In football, it is far too easy to blame a striker’s goal drought on a lack of confidence.
There was little uproar in the press room when a reporter posed that question to Manchester United manager Erik ten Hag after Rasmus Hojlund endured a ninth consecutive Premier League appearance without a goal against Luton Town on Saturday. But Ten Hag wasn’t having any of it.
“I don’t think it is a confidence thing because Rasmus Hojlund scored five goals in Champions League.” The Dutchman had a point. While continually drawing blanks domestically, Hojlund became the first player in the club’s history to score five goals in his first four Champions League games for United.
No one else in Europe’s premier club competition has found the net more often than Hojlund this term. Yet, he is being outscored in the Premier League by Neal Maupay and 156 other players.
Here are some of the numbers behind Hojlund’s slow start to England’s top flight.
When drawn on Hojlund’s domestic drought, Ten Hag has repeatedly insisted “it will come”. The statistics lend some weight to his confidence.
Expected goals (xG) puts a figure on the number of goals the average player would be expected to score based on the quality of chances falling their way. By this measure, Hojlund has been desperately unlucky.
No Premier League player has accrued a higher xG figure than Hojlund without scoring this season. When the number of shots and various attributes surrounding each effort – distance to goal, players in the way, which body part it fell to, etc. – are taken into account, Opta’s model (via FBref) suggests Hojlund’s chances have been worth between two or three goals.
Hojlund has missed eight ‘Big Chances’, which Opta define as: “A situation where a player should reasonably be expected to score, usually in a one-on-one scenario or from very close range when the ball has a clear path to goal and there is low to moderate pressure on the shooter.” Only three players in the division have passed up more of these opportunities (per FotMob). If the ball continues to fall his way, Hojlund’s league tally won’t remain blank for much longer.

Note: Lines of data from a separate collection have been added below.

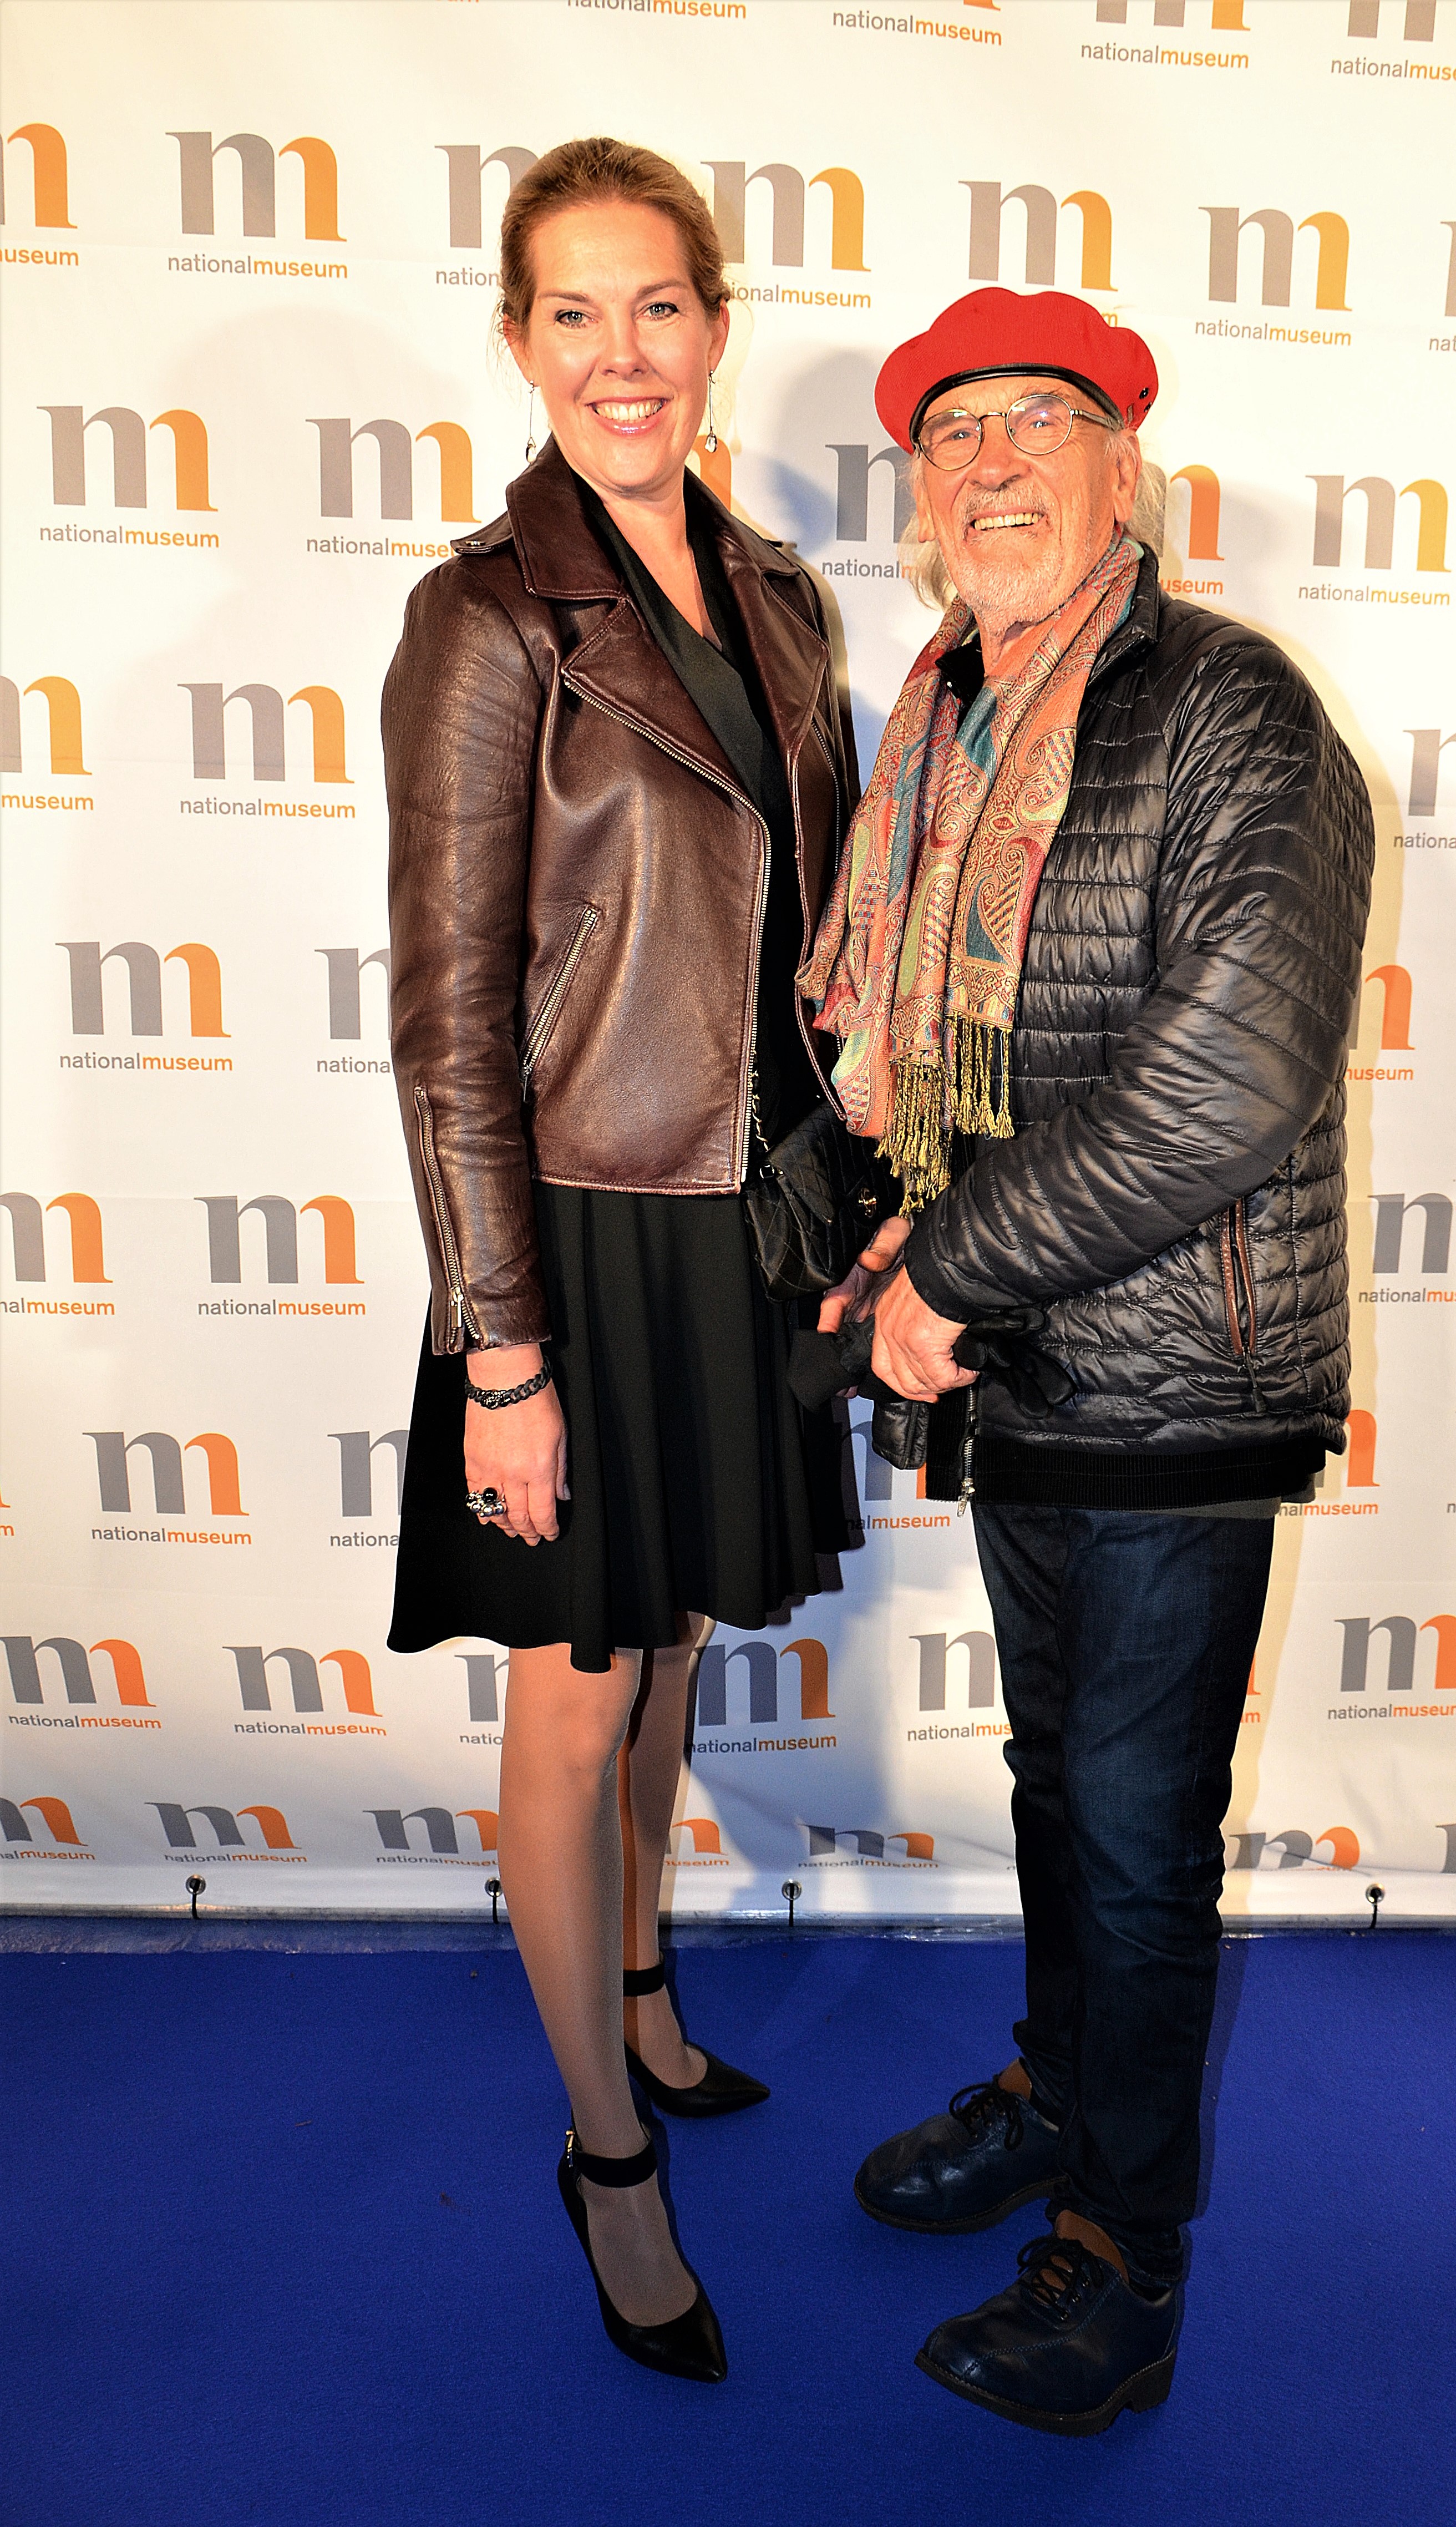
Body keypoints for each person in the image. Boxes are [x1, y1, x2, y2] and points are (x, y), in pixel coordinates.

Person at [803, 287, 1373, 2435]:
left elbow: (1226, 1080)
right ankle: (1062, 2086)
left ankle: (1123, 2263)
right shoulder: (946, 721)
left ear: (1124, 466)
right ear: (922, 494)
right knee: (1066, 1786)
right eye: (953, 435)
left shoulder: (1230, 707)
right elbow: (976, 1053)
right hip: (1032, 1372)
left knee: (1136, 1838)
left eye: (1039, 420)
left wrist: (951, 1267)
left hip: (1178, 1386)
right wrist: (914, 1234)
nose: (994, 465)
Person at [382, 136, 858, 2384]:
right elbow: (449, 1010)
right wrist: (503, 1353)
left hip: (730, 1212)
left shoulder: (774, 595)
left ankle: (648, 1987)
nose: (621, 353)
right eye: (572, 313)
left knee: (664, 1652)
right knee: (576, 1700)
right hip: (569, 1231)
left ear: (713, 322)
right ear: (518, 343)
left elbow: (802, 931)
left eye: (655, 304)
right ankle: (606, 2156)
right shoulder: (488, 619)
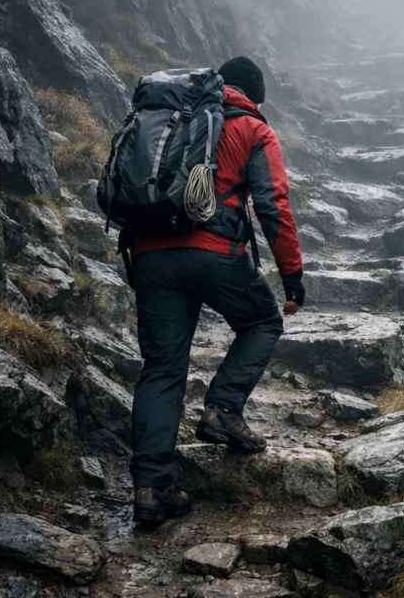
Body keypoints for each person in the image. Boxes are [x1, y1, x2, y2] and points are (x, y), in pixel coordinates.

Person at [127, 56, 305, 526]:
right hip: (213, 252)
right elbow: (272, 204)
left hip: (150, 254)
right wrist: (292, 275)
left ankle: (151, 489)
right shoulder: (252, 128)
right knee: (262, 321)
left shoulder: (167, 117)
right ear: (255, 96)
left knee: (162, 367)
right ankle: (223, 409)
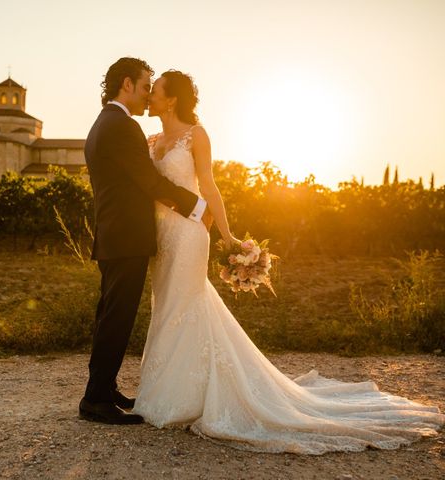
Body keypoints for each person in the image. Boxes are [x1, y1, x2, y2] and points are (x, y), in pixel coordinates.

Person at [131, 69, 445, 454]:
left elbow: (209, 185)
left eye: (156, 91)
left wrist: (227, 236)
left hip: (190, 235)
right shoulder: (151, 139)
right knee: (164, 307)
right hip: (162, 238)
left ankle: (187, 398)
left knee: (186, 305)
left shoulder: (196, 135)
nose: (150, 97)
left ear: (172, 98)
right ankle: (163, 391)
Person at [80, 58, 212, 424]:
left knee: (110, 316)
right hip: (126, 237)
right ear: (127, 85)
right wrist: (196, 207)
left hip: (115, 234)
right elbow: (149, 183)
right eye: (143, 87)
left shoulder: (105, 122)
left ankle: (103, 389)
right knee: (116, 319)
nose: (146, 96)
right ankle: (95, 400)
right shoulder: (122, 127)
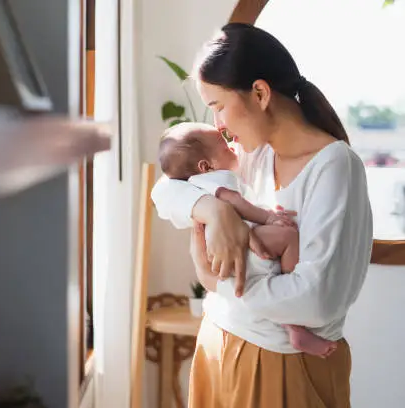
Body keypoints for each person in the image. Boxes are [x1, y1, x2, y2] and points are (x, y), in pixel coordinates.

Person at [151, 23, 373, 407]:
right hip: (218, 342)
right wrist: (214, 209)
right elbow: (164, 190)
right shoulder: (254, 155)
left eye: (218, 106)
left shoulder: (334, 167)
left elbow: (316, 301)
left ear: (259, 93)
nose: (218, 125)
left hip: (279, 362)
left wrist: (214, 283)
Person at [158, 122, 338, 357]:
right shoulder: (217, 181)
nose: (231, 144)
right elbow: (237, 204)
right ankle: (292, 299)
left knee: (259, 282)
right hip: (236, 247)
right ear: (206, 165)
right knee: (288, 236)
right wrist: (269, 218)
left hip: (225, 257)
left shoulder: (195, 182)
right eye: (223, 145)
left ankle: (292, 328)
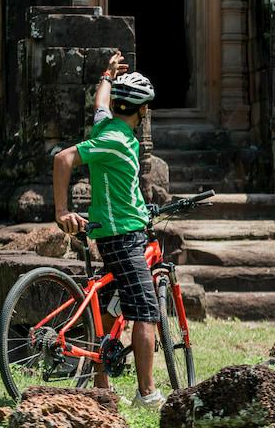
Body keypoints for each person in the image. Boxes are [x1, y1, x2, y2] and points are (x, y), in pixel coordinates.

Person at [52, 50, 165, 409]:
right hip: (122, 237)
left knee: (111, 305)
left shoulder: (107, 124)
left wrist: (107, 75)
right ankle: (147, 394)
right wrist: (61, 210)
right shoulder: (115, 141)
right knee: (146, 310)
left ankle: (101, 384)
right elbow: (63, 158)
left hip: (118, 231)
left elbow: (101, 103)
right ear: (142, 111)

However, had Hojlund lived up to statistical expectations, a tally of three goals from nine Premier League appearances does not seem like much of a return for a player who cost an initial £72m. In fact, when comparing Hojlund’s xG per 90 minutes (0.34) to the rest of the Premier League, he only just sneaks into the division’s top 30 most productive forwards.
While the likes of Liverpool‘s Darwin Nunez (0.85) and Manchester City’s Erling Haaland (0.80) lead the way, even Everton’s midfielder Abdoulaye Doucoure (0.36) is getting on the end of more valuable chances than Manchester United’s centre-forward.
At Atalanta last season, Hojlund lined up with his xG to score nine goals from 20 Serie A starts. In the admittedly less revered Serie A, Hojlund was averaging 0.47 xG per 90 (according to FBref). Essentially, Hojlund has gone from getting on the end of chances worth one goal every two games to opportunities valued at one goal every three games.
Hojlund’s outrageous pace is one of his key assets. Gian Piero Gasperini, Hojlund’s manager at Atalanta, gushed: “He is so quick, he’s under 11 seconds over 100m and that’s not even trying very hard.”
In the Champions League, where all three of United’s opponents are the reigning champions of their respective countries and thereby more likely to try to take control of each contest, Hojlund has been afforded more space to sprint into. Three of Hojlund’s five European goals have come in transition, more than any other player in the competition.
Yet, Premier League opposition are far more wary of United’s threat on the break and have no superiority complex preventing them from camping out in their own defensive third. Hojlund is yet to be presented with a single Premier League shot in transition.